Edmund Wilson derided Tolkien's "travel-book" prose, but he missed the music of the names and the movement they give his sentences. This was always an attraction of TLOTR, especially for young readers who'd never encountered the cadences of the King James Bible. It's especially striking in The Children of Húrin. Reading it is like listening to a somber late 19th-century symphony from northern Europe: something by Grieg, or more likely Mahler.

Speaking with silence

In theory, we should be able to judge a book on its own terms even if we know nothing about its background or author. In practice, Tolkien's writing has troubled critics because it seems so unrelated to his combat experience and to his devout Catholicism.

Middle Earth in all its ages has no religion, no priesthood. The Valar, the gods who created the world and its peoples, have retreated to the forbidden West. Morgoth is a Lucifer, attempting to impose his will on stubbornly secular Men and Elves (and Dwarves). The Valar will intervene only to destroy him by destroying Beleriand.
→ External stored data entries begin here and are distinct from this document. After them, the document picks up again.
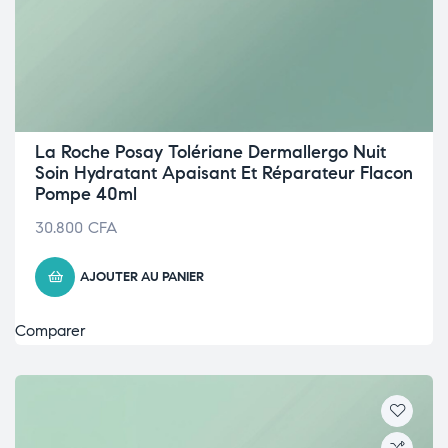
La Roche Posay Tolériane Dermallergo Nuit
Soin Hydratant Apaisant Et Réparateur Flacon
Pompe 40ml
30.800
CFA
AJOUTER AU PANIER
Comparer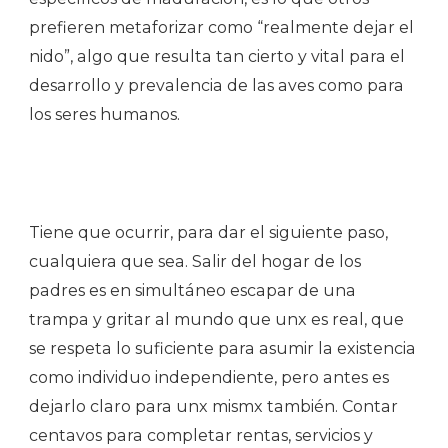
prefieren metaforizar como “realmente dejar el
nido”, algo que resulta tan cierto y vital para el
desarrollo y prevalencia de las aves como para
los seres humanos.
Tiene que ocurrir, para dar el siguiente paso,
cualquiera que sea. Salir del hogar de los
padres es en simultáneo escapar de una
trampa y gritar al mundo que unx es real, que
se respeta lo suficiente para asumir la existencia
como individuo independiente, pero antes es
dejarlo claro para unx mismx también. Contar
centavos para completar rentas, servicios y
Six thousand years later, Morgoth's flunky Sauron will try the same thing and fail -- but this time thanks to the simple decency of The Hobbits and the courage of the other peoples of Middle Earth.

If Tolkien saw religion as his personal salvation, why did he not offer it to his characters and their world?

A good writer, like a good composer, can say as much with silence as with words and sounds. Tolkien's silence says that Middle Earth is a splendid but unhappy world because it has no real god.

That is certainly implicit in TLOTR, especially in the postwar sadness of Frodo. Not until he leaves Middle Earth for the home of the gods in the West does he find some hope of happiness. His companion Sam sees him off, and then returns to the Shire and the simple consolations of domestic life.

Tolkien's silence in this novel is even louder. Húrin's children, for all their high birth and prowess, destroy themselves in a brutal war. The best they can offer us, like the House of Atreus and like the ignorant armies of World War I, is a warning against self-deceiving pride.